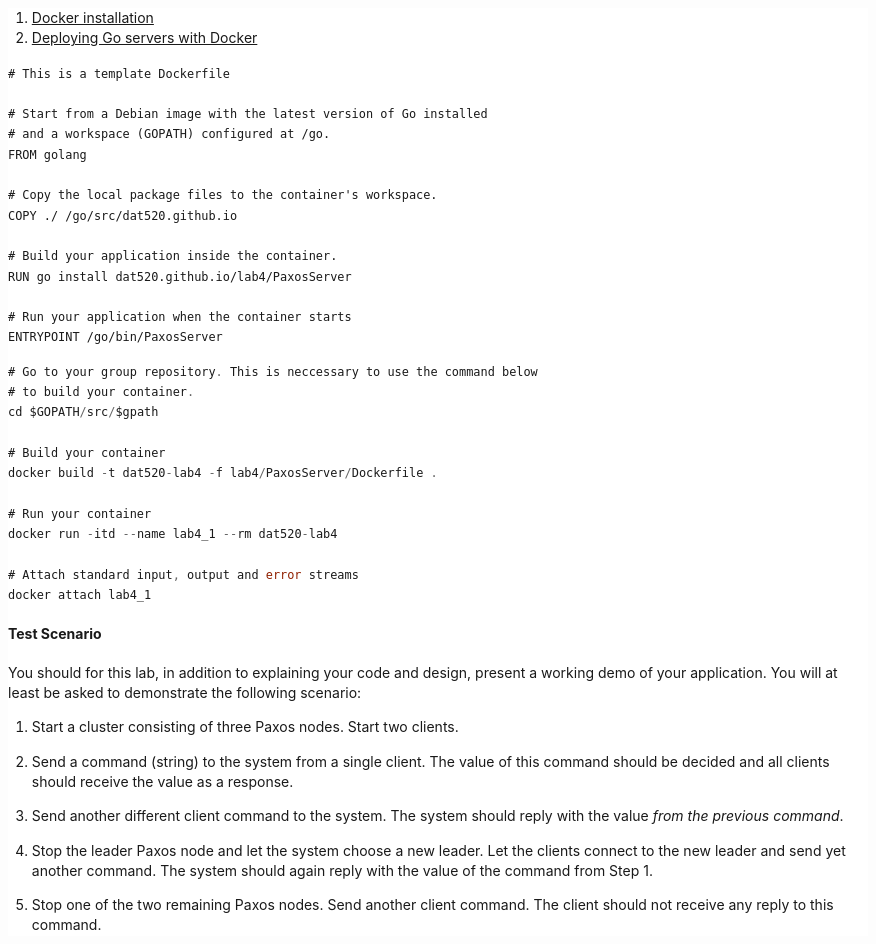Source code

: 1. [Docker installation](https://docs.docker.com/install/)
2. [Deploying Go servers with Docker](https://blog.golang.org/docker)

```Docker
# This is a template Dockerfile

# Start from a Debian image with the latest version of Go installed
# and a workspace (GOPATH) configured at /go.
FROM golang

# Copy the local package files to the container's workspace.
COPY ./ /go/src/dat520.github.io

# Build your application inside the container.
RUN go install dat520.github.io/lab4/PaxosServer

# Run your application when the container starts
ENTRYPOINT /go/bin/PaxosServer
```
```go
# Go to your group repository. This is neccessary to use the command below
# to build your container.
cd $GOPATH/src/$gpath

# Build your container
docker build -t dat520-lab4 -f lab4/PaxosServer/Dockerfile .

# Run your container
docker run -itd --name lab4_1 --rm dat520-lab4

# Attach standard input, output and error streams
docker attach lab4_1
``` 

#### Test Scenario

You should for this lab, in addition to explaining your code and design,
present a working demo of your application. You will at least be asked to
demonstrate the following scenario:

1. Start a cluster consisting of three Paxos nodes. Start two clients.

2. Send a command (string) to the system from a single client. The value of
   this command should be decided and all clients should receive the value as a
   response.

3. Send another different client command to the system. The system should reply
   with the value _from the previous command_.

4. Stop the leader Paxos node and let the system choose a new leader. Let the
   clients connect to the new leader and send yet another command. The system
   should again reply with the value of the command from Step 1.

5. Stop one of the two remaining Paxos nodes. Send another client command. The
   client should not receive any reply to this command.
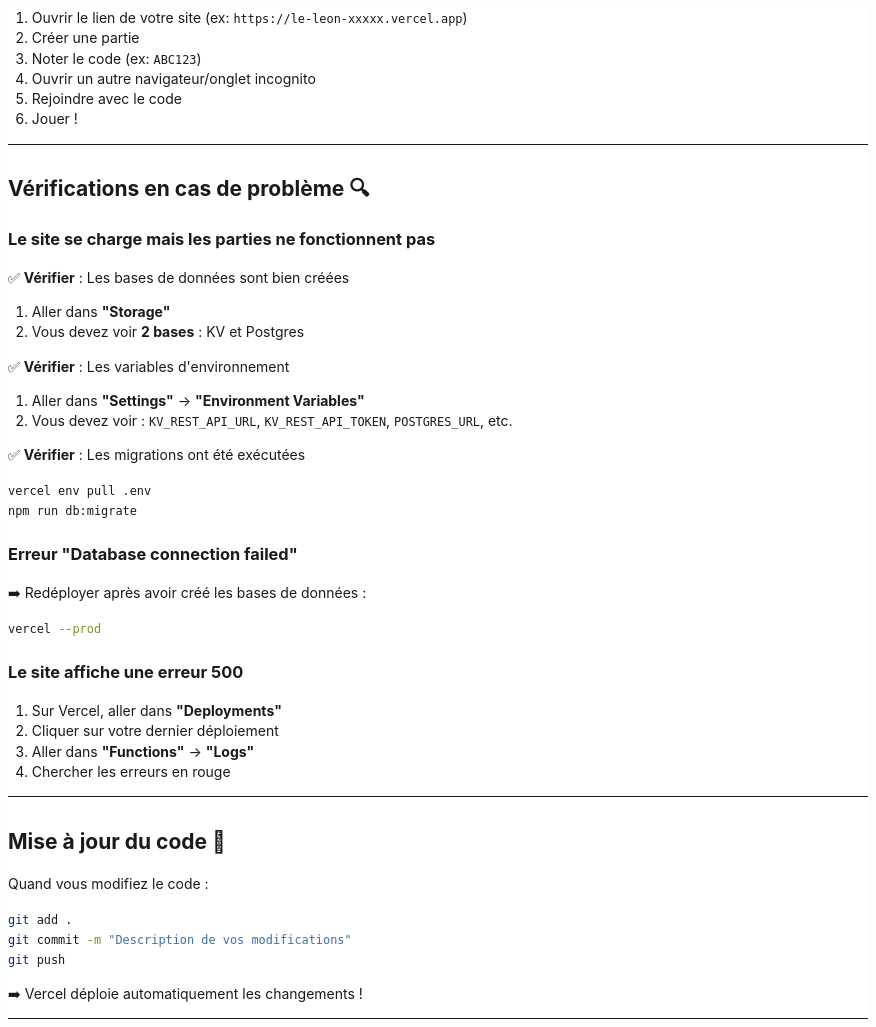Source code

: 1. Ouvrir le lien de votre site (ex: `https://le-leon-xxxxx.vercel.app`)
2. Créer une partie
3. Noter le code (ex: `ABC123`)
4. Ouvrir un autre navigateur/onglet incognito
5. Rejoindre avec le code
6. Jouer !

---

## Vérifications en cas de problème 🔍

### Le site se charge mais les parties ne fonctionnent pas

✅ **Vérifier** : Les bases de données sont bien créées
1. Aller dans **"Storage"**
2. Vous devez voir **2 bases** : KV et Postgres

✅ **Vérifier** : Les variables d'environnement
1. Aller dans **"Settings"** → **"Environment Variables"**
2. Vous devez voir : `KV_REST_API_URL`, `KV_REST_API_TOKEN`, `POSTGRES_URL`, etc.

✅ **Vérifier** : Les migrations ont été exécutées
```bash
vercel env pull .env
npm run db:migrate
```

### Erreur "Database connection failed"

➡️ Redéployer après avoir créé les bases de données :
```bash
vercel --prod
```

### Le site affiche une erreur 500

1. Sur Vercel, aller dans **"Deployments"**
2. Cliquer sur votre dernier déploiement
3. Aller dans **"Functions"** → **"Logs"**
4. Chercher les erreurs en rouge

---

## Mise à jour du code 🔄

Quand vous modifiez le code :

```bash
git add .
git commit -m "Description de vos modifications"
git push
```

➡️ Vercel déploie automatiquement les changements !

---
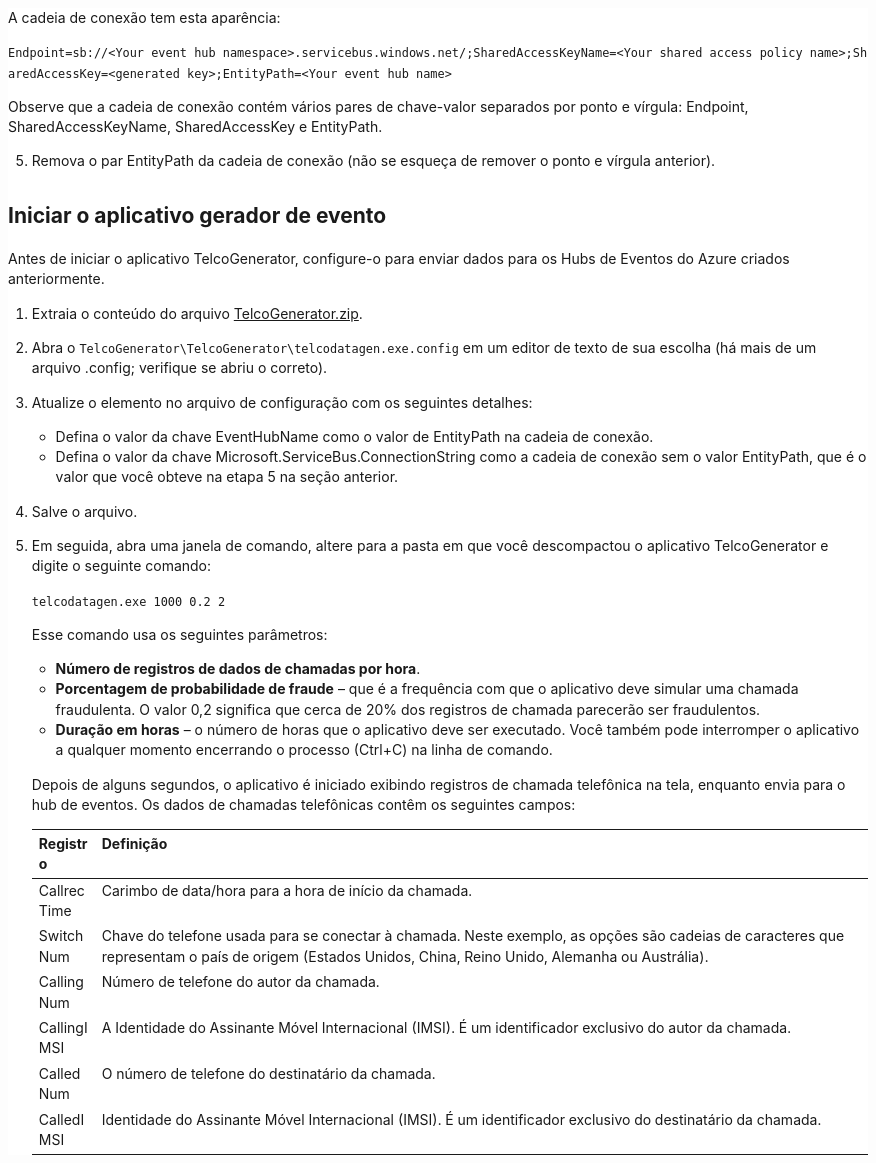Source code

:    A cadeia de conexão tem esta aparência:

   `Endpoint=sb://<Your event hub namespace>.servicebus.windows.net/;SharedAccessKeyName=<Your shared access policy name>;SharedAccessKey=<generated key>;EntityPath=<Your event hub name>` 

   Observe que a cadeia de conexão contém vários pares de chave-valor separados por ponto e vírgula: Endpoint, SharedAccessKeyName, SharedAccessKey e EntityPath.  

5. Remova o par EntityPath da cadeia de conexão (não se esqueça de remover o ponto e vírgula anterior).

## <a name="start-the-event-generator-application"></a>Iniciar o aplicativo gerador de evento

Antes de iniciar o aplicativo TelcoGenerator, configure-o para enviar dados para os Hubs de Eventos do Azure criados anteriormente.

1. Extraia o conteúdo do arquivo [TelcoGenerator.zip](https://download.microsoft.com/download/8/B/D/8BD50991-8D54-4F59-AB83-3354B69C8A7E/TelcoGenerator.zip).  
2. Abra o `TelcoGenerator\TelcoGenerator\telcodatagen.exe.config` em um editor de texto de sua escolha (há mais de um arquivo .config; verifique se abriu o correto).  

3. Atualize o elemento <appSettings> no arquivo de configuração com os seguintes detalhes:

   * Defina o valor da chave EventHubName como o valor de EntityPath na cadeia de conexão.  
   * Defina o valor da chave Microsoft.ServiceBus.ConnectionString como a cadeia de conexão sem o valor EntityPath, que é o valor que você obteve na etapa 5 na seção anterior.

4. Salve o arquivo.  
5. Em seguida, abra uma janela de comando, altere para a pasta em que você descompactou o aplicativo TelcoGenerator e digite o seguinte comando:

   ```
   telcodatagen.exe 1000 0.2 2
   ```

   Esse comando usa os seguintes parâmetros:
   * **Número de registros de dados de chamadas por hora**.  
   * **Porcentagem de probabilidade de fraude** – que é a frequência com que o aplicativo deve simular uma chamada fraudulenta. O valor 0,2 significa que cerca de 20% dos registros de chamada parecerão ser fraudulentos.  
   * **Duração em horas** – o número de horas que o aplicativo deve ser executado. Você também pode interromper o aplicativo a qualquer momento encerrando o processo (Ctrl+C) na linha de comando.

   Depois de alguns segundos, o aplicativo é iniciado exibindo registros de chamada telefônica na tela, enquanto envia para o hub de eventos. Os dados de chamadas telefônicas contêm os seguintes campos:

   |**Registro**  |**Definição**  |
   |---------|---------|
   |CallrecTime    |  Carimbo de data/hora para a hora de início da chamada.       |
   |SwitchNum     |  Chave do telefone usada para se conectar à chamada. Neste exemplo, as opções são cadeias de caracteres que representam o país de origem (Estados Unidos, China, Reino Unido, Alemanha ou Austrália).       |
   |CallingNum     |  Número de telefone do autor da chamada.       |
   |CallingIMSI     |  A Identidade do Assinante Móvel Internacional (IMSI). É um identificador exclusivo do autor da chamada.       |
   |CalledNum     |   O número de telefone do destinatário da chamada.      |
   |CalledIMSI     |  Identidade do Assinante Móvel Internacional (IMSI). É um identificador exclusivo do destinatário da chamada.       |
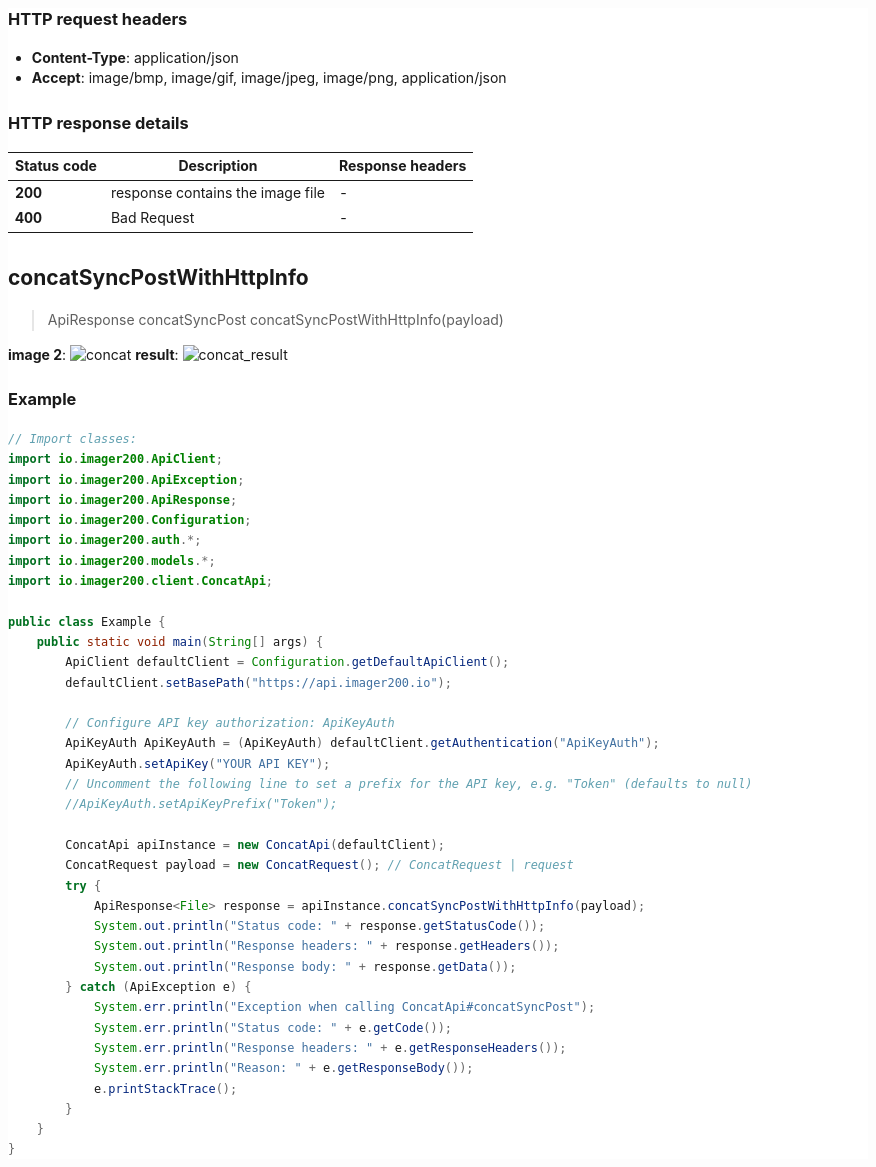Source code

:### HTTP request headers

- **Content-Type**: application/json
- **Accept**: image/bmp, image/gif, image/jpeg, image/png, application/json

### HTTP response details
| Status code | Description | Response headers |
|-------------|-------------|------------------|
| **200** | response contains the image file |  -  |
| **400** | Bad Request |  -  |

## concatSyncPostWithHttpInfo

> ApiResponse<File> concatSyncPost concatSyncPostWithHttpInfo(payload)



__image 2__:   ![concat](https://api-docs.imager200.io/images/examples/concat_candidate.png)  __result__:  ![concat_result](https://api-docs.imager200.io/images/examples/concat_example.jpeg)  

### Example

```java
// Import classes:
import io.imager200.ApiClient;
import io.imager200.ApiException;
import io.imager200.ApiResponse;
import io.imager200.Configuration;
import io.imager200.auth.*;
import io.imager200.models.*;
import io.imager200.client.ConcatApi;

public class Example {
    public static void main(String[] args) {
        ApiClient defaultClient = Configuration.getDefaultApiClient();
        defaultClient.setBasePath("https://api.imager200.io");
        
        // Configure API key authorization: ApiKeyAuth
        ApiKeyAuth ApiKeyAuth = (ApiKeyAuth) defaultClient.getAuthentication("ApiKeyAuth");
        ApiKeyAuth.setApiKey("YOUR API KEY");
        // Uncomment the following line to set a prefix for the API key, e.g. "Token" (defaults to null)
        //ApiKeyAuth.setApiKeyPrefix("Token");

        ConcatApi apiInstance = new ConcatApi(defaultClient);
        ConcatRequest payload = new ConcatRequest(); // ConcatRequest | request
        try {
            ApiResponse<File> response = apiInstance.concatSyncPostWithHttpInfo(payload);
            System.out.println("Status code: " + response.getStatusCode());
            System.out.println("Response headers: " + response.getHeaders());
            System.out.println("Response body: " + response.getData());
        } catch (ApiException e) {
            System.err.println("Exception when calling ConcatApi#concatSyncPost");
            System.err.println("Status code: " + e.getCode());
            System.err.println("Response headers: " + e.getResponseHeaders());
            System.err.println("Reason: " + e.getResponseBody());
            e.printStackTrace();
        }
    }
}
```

*-*-*

PROBLEM DETAILS: Give back exactly the lines of the listing above from the one that contains "3. Aller dans" up to and including the one that contains "de conexão tem", but not the pictures, and no other lines.

ANSWER FOR THE TASK:
3. Aller dans **"Functions"** → **"Logs"**
4. Chercher les erreurs en rouge

---

## Mise à jour du code 🔄

Quand vous modifiez le code :

```bash
git add .
git commit -m "Description de vos modifications"
git push
```

➡️ Vercel déploie automatiquement les changements !

---
Source code

:    A cadeia de conexão tem esta aparência:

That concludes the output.